▽
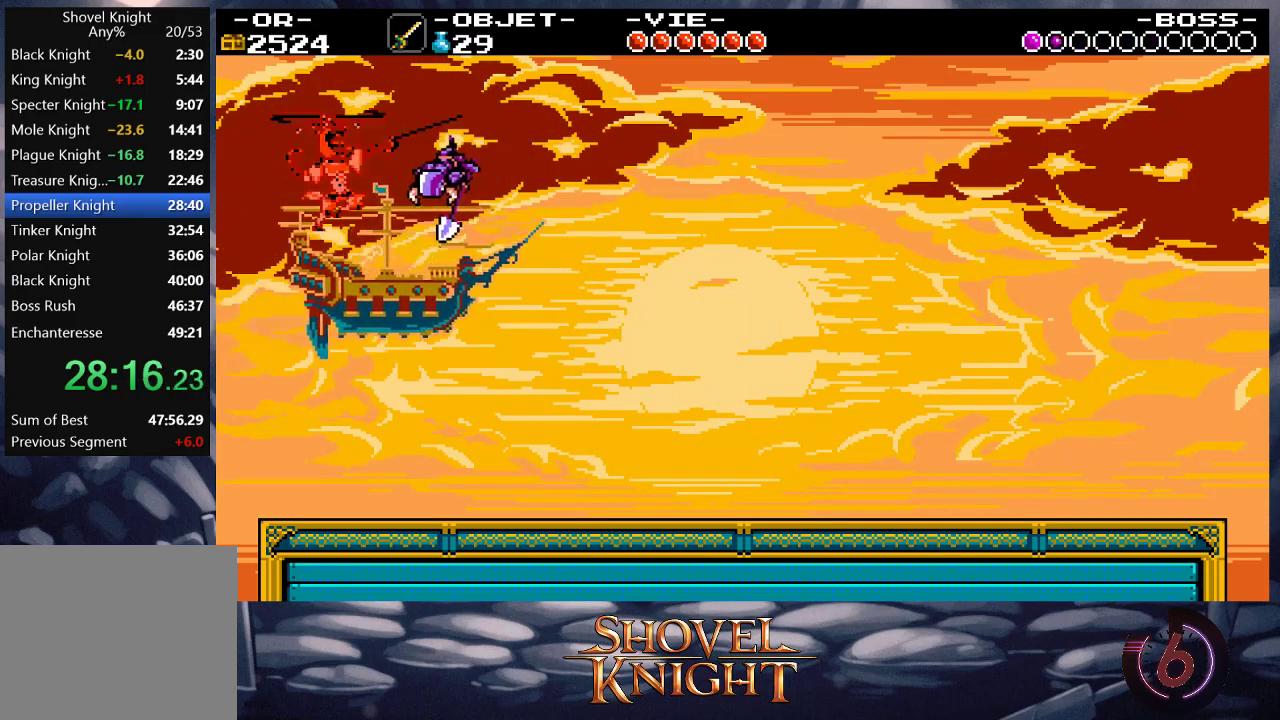
{"buttons": ["DPAD_UP"], "events": [[33, "SQUARE", "down"], [100, "SQUARE", "up"], [167, "SQUARE", "down"], [233, "SQUARE", "up"], [267, "SQUARE", "down"], [333, "SQUARE", "up"], [367, "SQUARE", "down"], [433, "SQUARE", "up"], [500, "DPAD_LEFT", "up"]]}
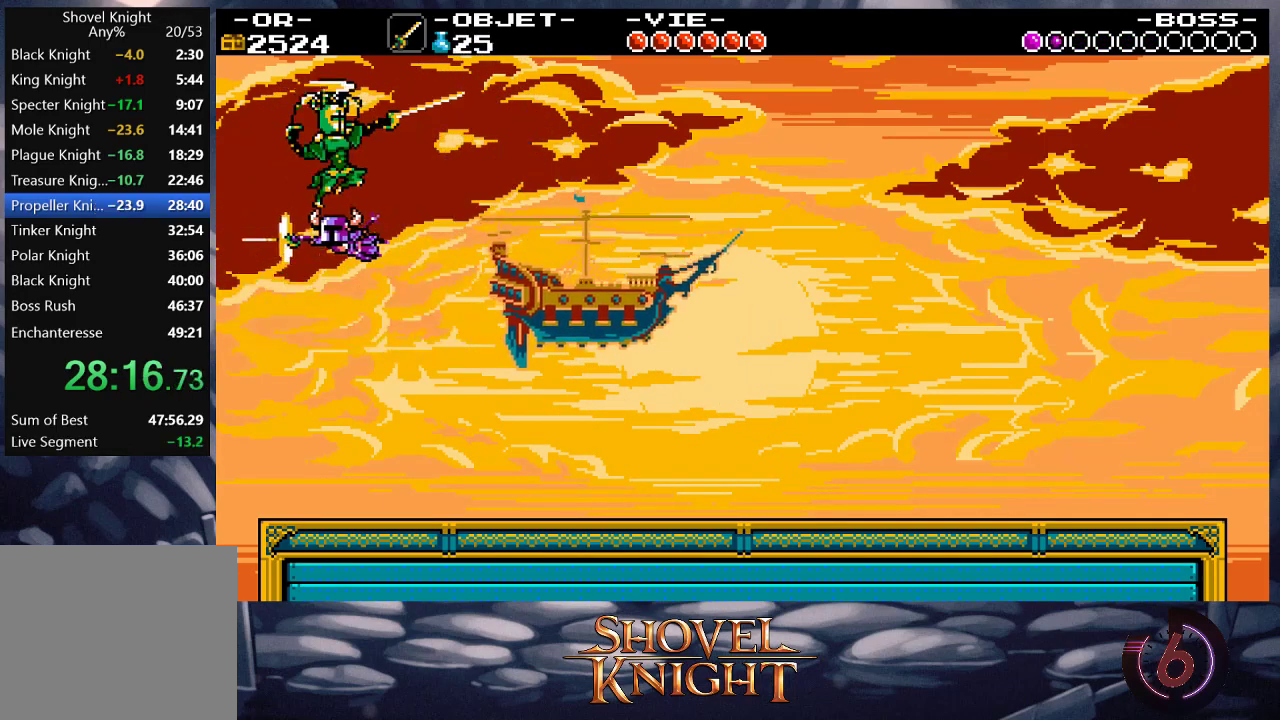
{"buttons": ["SQUARE", "DPAD_UP", "DPAD_RIGHT"], "events": [[67, "DPAD_RIGHT", "down"], [433, "SQUARE", "down"]]}
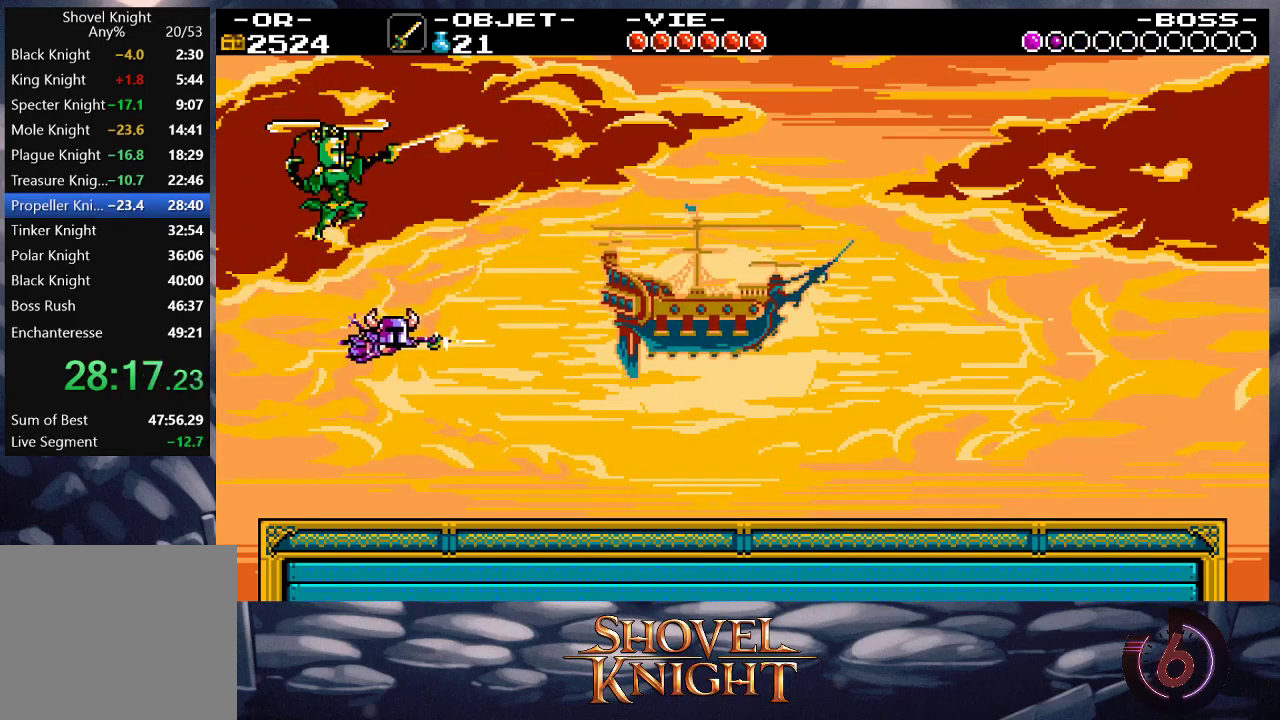
{"buttons": ["DPAD_RIGHT"], "events": [[200, "SQUARE", "up"], [267, "DPAD_UP", "up"]]}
△
_Exercise prompt:_ Word for word and without any pictures, return all of the lines above.

_Task answer:_
{"buttons": ["DPAD_UP"], "events": [[33, "SQUARE", "down"], [100, "SQUARE", "up"], [167, "SQUARE", "down"], [233, "SQUARE", "up"], [267, "SQUARE", "down"], [333, "SQUARE", "up"], [367, "SQUARE", "down"], [433, "SQUARE", "up"], [500, "DPAD_LEFT", "up"]]}
{"buttons": ["SQUARE", "DPAD_UP", "DPAD_RIGHT"], "events": [[67, "DPAD_RIGHT", "down"], [433, "SQUARE", "down"]]}
{"buttons": ["DPAD_RIGHT"], "events": [[200, "SQUARE", "up"], [267, "DPAD_UP", "up"]]}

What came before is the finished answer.